Die Angeklagten haben sich jedoch einer Verabredung zum schweren Raub schuldig gemacht (§§ 30 Abs. 2, 250 Abs. 2 Nr. 1 StGB). Der geplante Einsatz einer geladenen Schreckschußwaffe stellt die beabsichtigte Verwendung einer Waffe i.S. von § 250 Abs. 2 Nr. 1 StGB dar (Beschluß des Großen Senats für Strafsachen des Bundesgerichtshofs v. 4. Februar 2003 - GSSt 2/02 (= NJW 2003, 1677)). Der Senat hat den Schuldspruch entsprechend geändert. § 265 StPO steht der Schuldspruchänderung nicht entgegen, da ausgeschlossen werden kann, daß sich die geständigen Angeklagten gegen die abweichende rechtliche Würdigung der Tat anders als geschehen hätten verteidigen können.

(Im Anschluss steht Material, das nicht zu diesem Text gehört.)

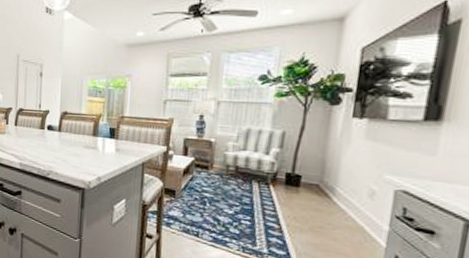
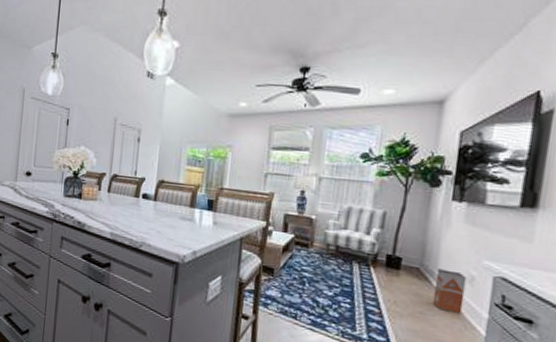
waste bin: none [332,184,368,228] -> present [432,268,467,315]

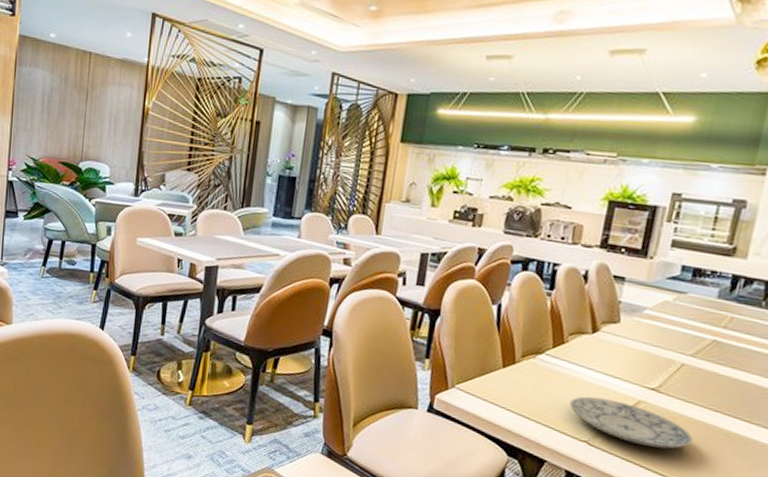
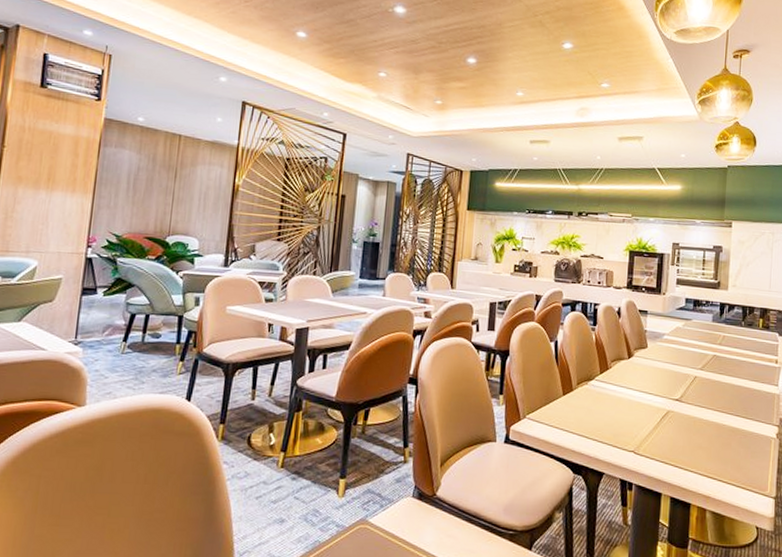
plate: present [569,396,694,449] -> none [617,412,710,449]

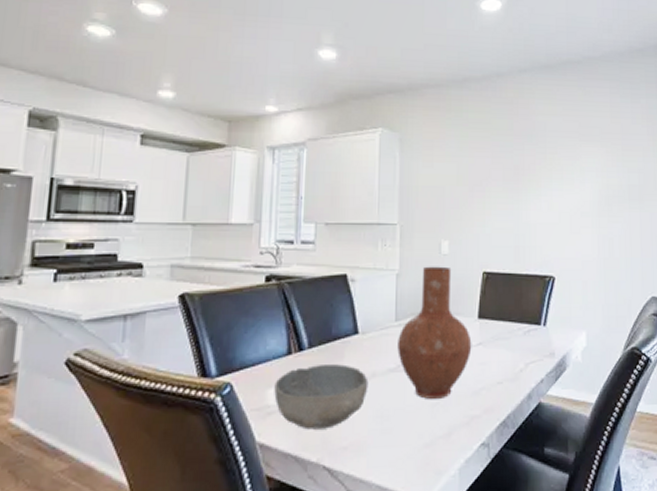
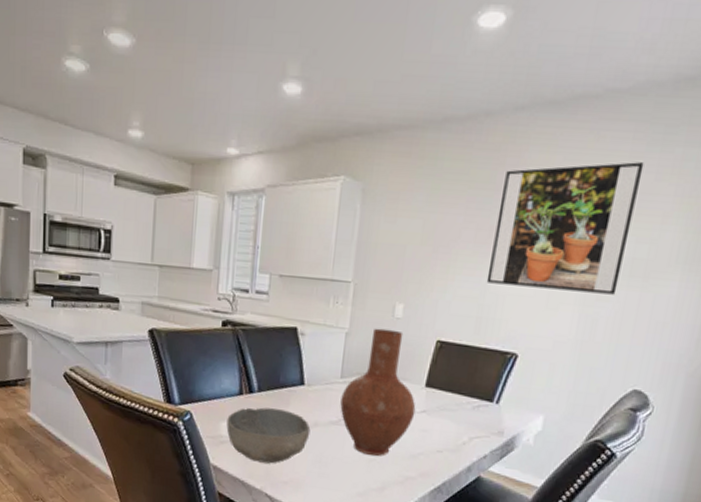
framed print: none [518,110,622,216] -> present [486,162,644,295]

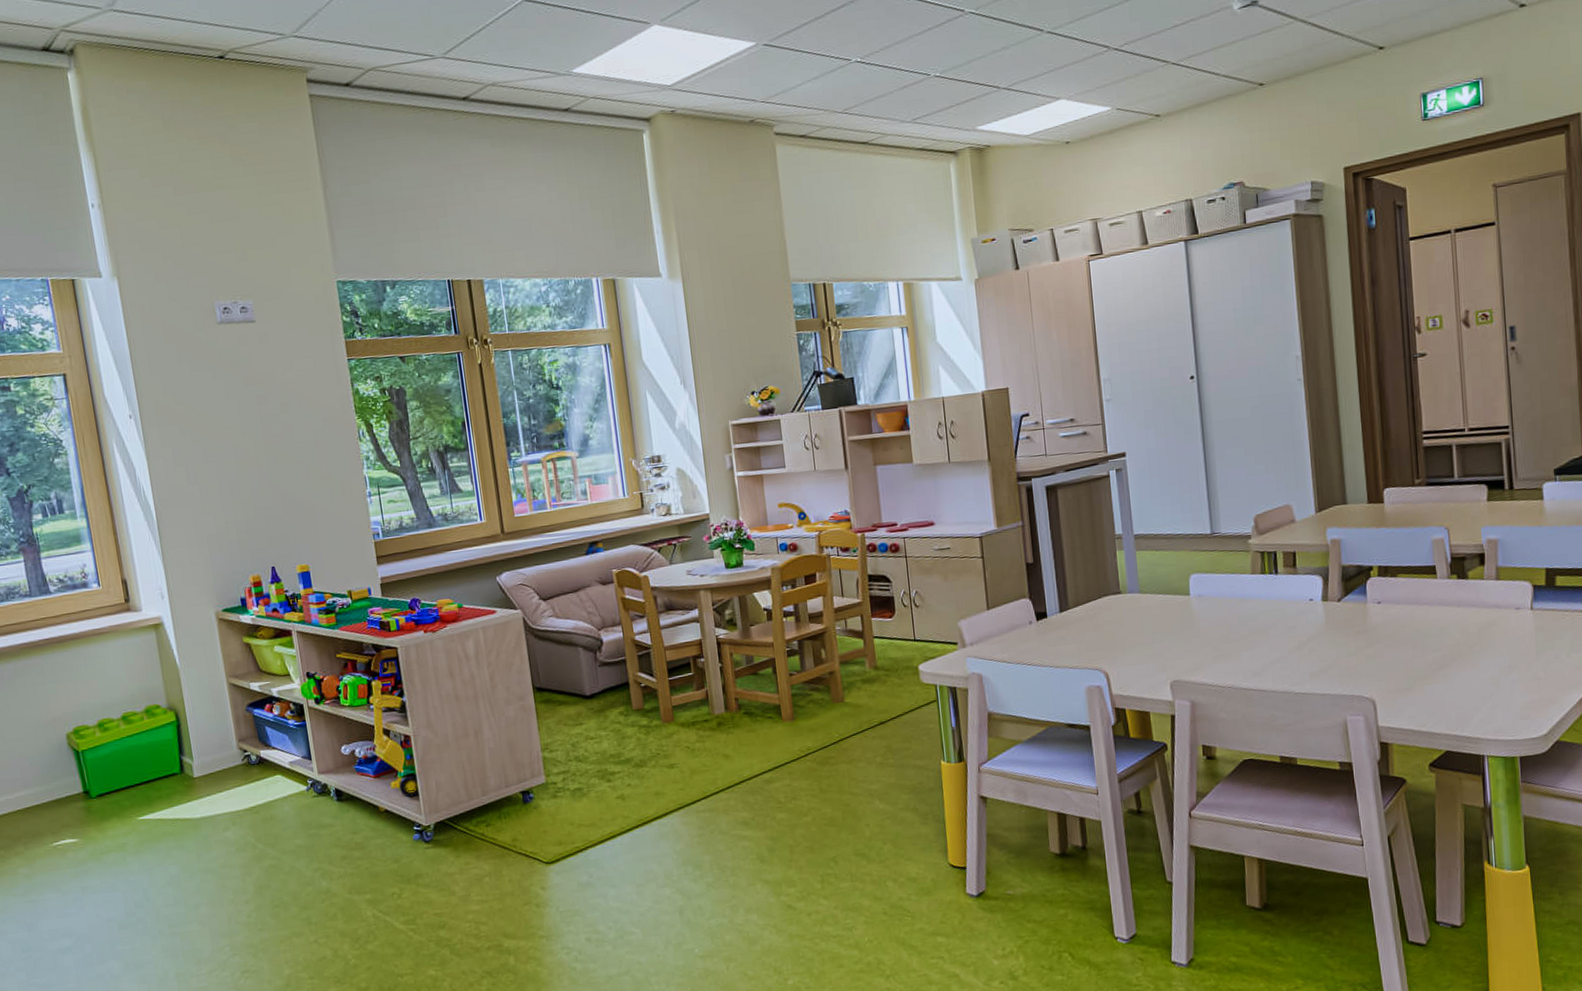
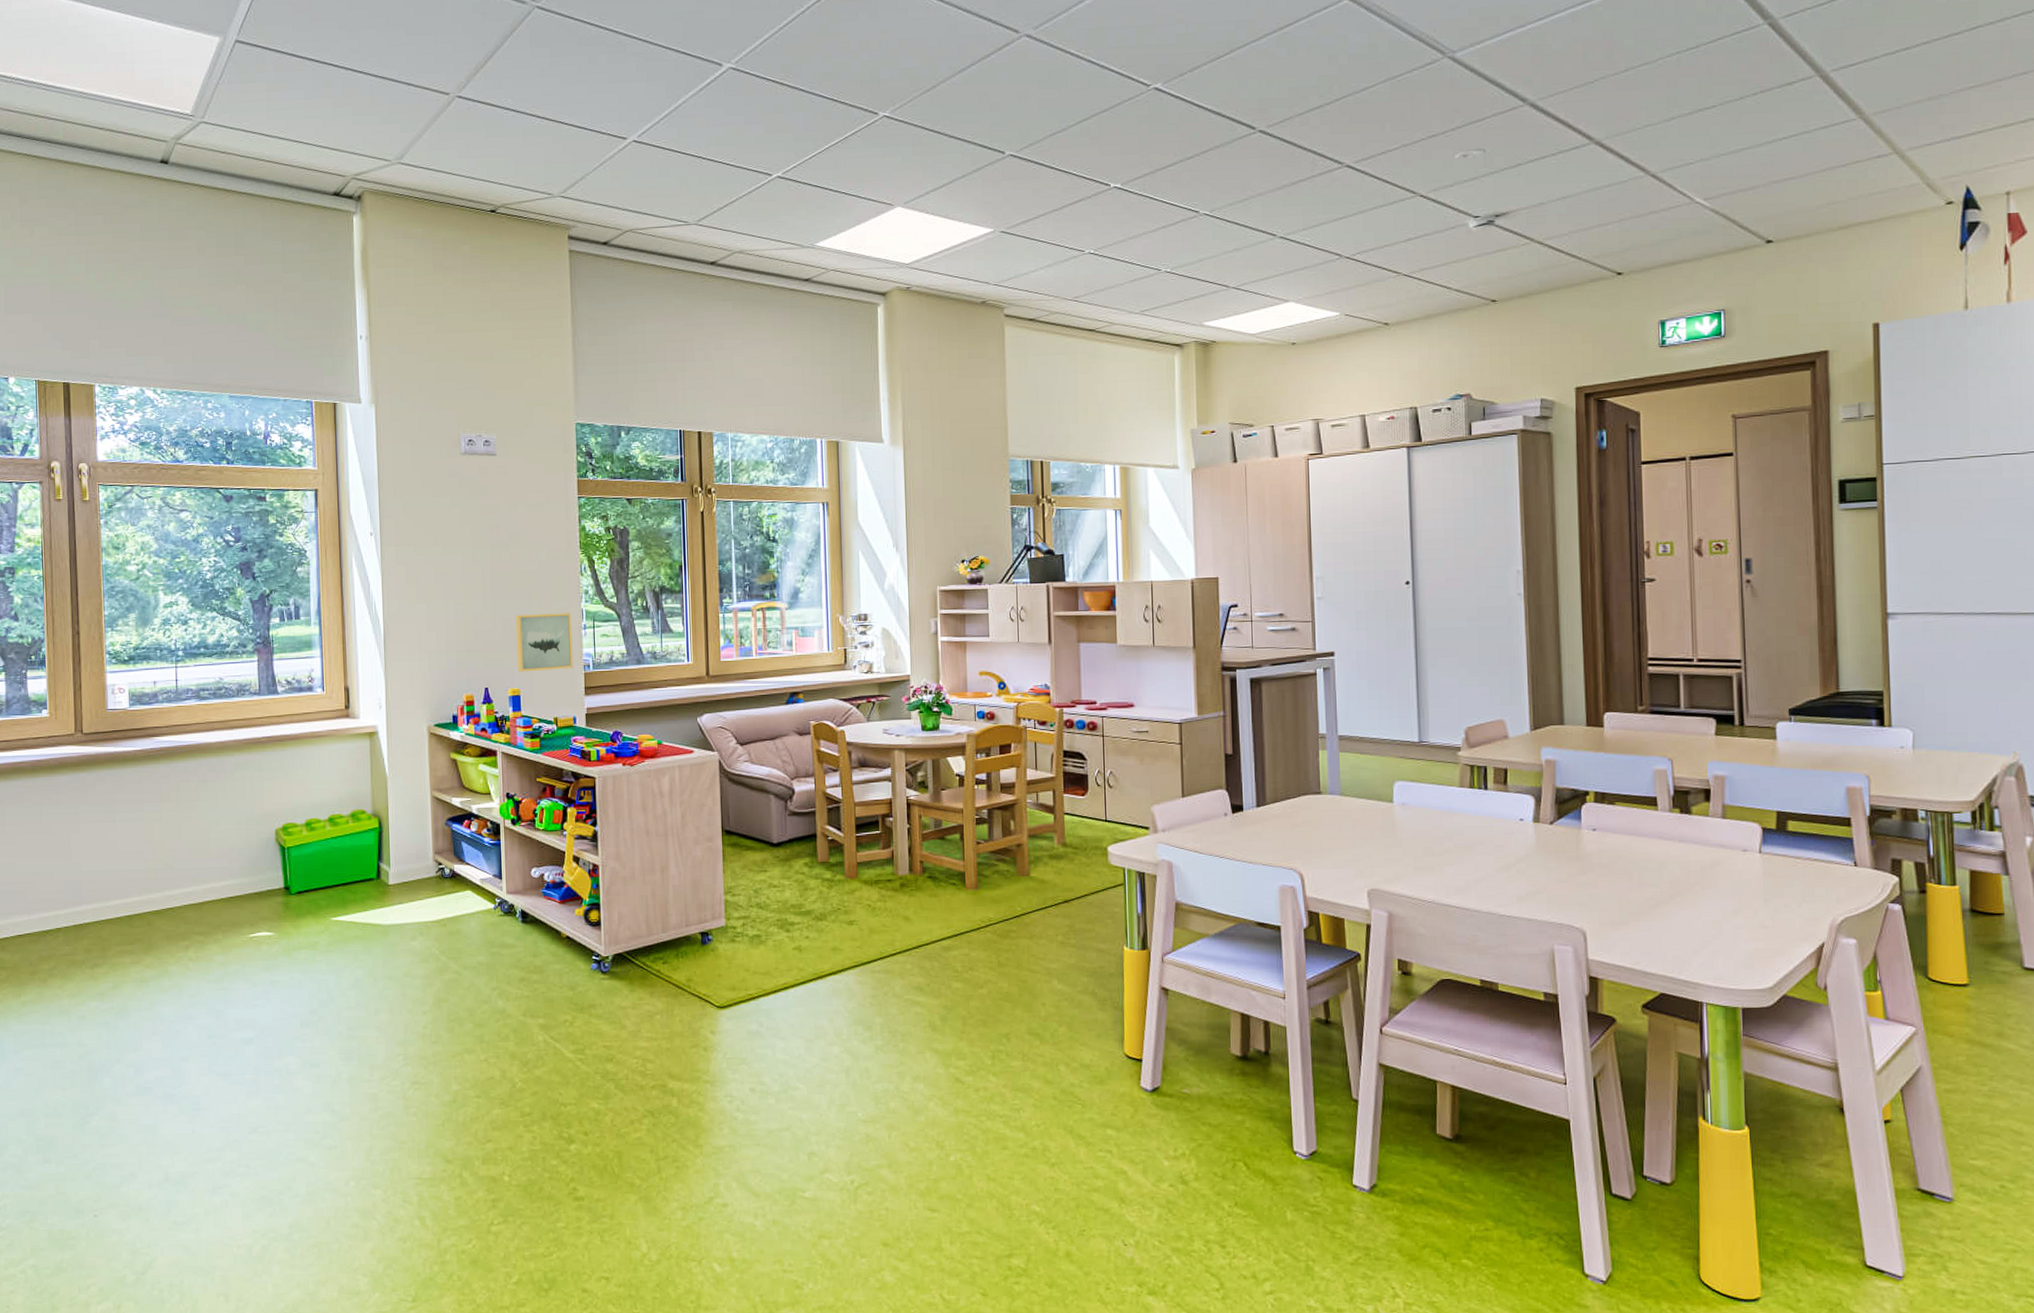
wall art: none [295,481,362,548] -> present [515,613,573,672]

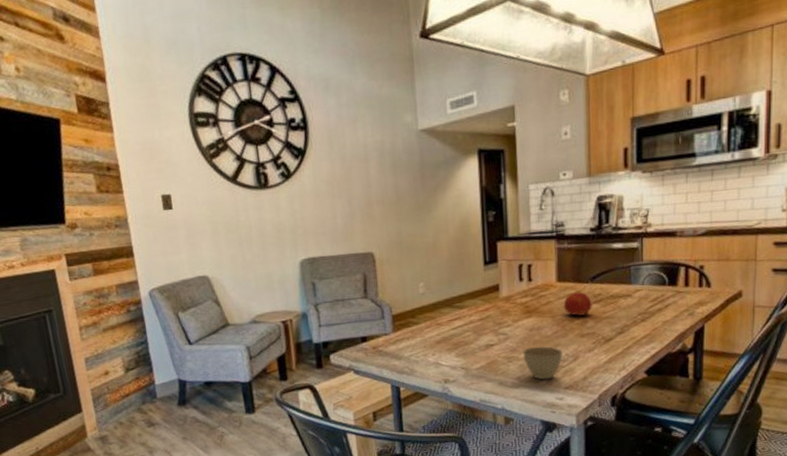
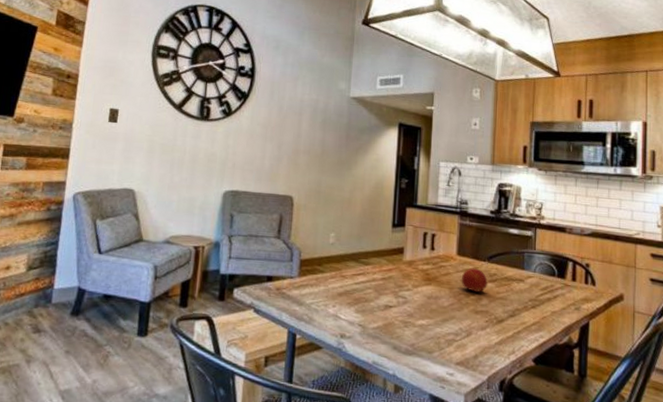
cup: present [523,346,563,380] -> none [419,315,457,352]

2. Die im Fall 13 festgesetzten Einzelstrafen von jeweils drei Jahren und die Gesamtstrafen von acht Jahren bei dem Angeklagten F. (weitere einbezogene Einzelstrafen: sieben Jahre drei Monate, fünf Jahre, sieben Jahre sechs Monate, zwei Jahre und ein Jahr) sowie von vierzehn Jahren bei dem Angeklagten S. (weitere Einzelstrafen: sechs Jahre sechs Monate, fünf Jahre sechs Monate, fünf Jahre, vier Jahre neun Monate, sieben Jahre, drei Jahre sechs Monate) können bestehen bleiben. Der Senat schließt aus, daß bei einer Verurteilung wegen Verabredung zu einem Verbrechen des schweren Raubes statt wegen Versuchs die jeweiligen Einzelstrafen und die Gesamtstrafen milder ausgefallen wären. Der nach § 30 Abs. 1 Satz 2, Abs. 2 StGB gemilderte Strafrahmen entspricht dem des Versuchsstrafrahmens. Zudem wäre die Strafe nach der Änderung der Rechtsprechung durch den Beschluß des Großen Senats für Strafsachen des Bundesgerichtshofs vom 4. Februar 2003 (aaO) dem nach § 30 Abs. 2 StGB gemilderten Strafrahmen des § 250 Abs. 2 Nr. 1 StGB (zwei Jahre bis elf Jahre drei Monate) zu entnehmen, der schärfer ist als der von der Strafkammer angewandte, nach § 23 Abs. 2 i.V.m. § 49 Abs. 1 StGB gemilderte Strafrahmen des § 250 Abs. 1 Nr. 1 b StGB (sechs Monate bis elf Jahre drei Monate).

Die Schuldspruchänderung stellt keinen solchen Erfolg der Revision dar, der eine Belastung des Angeklagten mit den vollen Kosten des Rechtsmittels unbillig erscheinen ließe (§ 473 Abs. 4 StPO).